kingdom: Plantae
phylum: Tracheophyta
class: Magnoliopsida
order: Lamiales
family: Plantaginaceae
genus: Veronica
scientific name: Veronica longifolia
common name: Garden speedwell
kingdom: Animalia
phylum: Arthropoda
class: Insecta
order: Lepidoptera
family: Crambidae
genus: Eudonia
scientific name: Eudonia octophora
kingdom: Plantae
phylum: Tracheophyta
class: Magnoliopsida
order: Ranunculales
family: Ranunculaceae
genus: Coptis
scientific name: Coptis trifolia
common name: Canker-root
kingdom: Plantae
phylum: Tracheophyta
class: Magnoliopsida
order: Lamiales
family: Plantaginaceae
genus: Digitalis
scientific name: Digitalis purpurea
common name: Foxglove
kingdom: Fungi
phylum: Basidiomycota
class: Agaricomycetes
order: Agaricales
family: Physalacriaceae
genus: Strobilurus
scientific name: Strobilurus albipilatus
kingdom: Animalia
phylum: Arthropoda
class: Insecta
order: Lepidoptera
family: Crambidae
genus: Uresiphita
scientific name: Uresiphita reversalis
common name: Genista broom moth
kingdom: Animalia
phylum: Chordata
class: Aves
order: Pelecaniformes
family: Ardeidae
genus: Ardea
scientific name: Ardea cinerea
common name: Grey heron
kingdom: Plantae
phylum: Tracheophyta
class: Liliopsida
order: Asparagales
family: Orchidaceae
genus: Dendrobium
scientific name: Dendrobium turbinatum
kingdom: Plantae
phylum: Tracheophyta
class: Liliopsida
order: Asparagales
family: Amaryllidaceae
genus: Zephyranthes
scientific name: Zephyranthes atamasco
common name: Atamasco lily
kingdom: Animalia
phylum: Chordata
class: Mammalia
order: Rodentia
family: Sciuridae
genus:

──────

> Objet de l'exercice
Comptez les lignes ci-dessus qui contiennent la chaîne « genus ». Donnez uniquement ce nombre.

> Réponse attendue
10